Modeling object is one of the core problems in computer vision. A good object model can be applied to multiple visual recognition tasks. In this thesis, we use compositional relations to model the objects and parts for articulated objects, which is very challenging due to the large variability by subtypes, viewpoints and poses. Intuitively, objects are composed of parts, and each part is then composed of subparts. By recursively applying the compositional relations, we can obtain a hierarchical structure of the object, which is called compositional model. Compared to the popular black-box deep learning system, our model enjoys the advantages of explainability, and adaptivity to more complex scenarios. There are three challenges for the compositional model: 1) How to learn the parts and subparts, 2) How to learn the compositional structure between parts and subparts, 3) How to allow efficient learning and inference. In this thesis, we mainly focus on three relevant projects using the concept of compositions and parts.

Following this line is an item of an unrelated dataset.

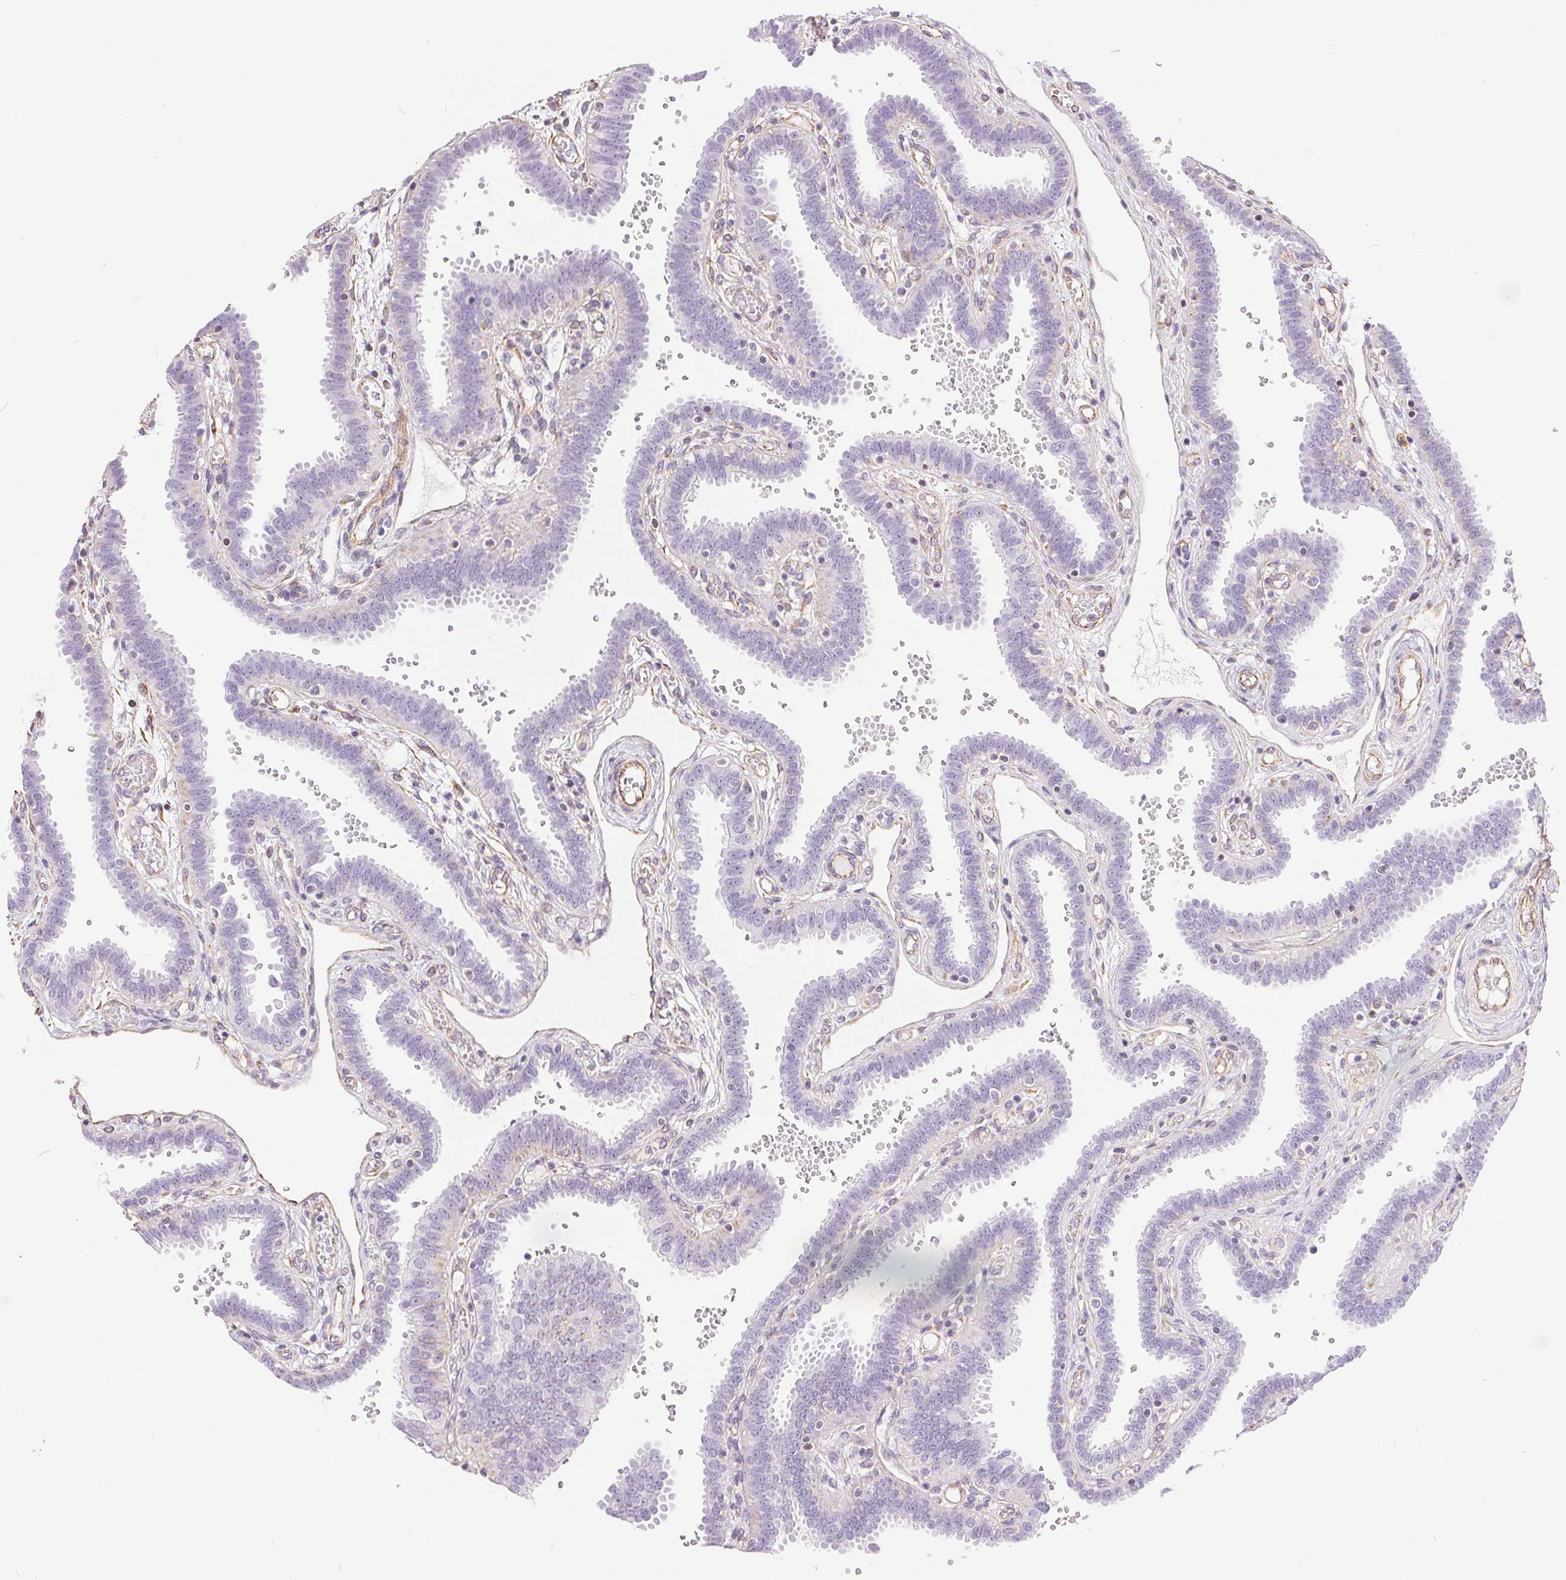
{"staining": {"intensity": "negative", "quantity": "none", "location": "none"}, "tissue": "fallopian tube", "cell_type": "Glandular cells", "image_type": "normal", "snomed": [{"axis": "morphology", "description": "Normal tissue, NOS"}, {"axis": "topography", "description": "Fallopian tube"}], "caption": "An immunohistochemistry image of unremarkable fallopian tube is shown. There is no staining in glandular cells of fallopian tube.", "gene": "GFAP", "patient": {"sex": "female", "age": 37}}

In the first project, we study the problem of semantic part segmentation for animals. Compositional model is used to represent boundaries of objects and parts. Given part-level boundary annotations, a mixture of models is learned to deal with various viewpoints and poses. We also incorporate edge, appearance, and semantic part cues into the compositional model. Besides, a linear complexity algorithm is developed for efficient inference. The evaluation using horse and cow images from PASCAL VOC demonstrates the effectiveness of our method.
In the second project, we provide a novel unsupervised method to learn object semantic parts from internal states of CNNs. Our hypothesis is that semantic parts are represented by populations of neurons rather than by single filters. We propose a simple clustering technique to extract part representations, which we call visual concepts. We qualitatively show that visual concepts are semantically coherent in that they represent most semantic parts of the object, and visually coherent in that their corresponding image patches appear very similar. Next, we treat the visual concepts as part detectors and quantitatively evaluate their performance for detecting semantic parts. The experiments on the PASCAL3D+ dataset and our newly annotated VehicleSemanticPart dataset support that CNNs have internal representations of object parts encoded by populations of neurons.
In the third project, we use the visual concepts for detecting the semantic parts on partially occluded objects. We consider a scenario where the model is trained using non-occluded images but tested on occluded images. The motivation is that there are infinite number of occlusion patterns in real world, so the models should be inherently robust and adaptive to occlusions instead of learning the occlusion patterns in the training data. Our approach uses a simple voting scheme, based on log-likelihood ratio tests and spatial constraints, to combine the evidence of local cues, which are derived from visual concepts. Experiments show that our algorithm outperforms several competitors in semantic part detection, especially in the presence of occlusions.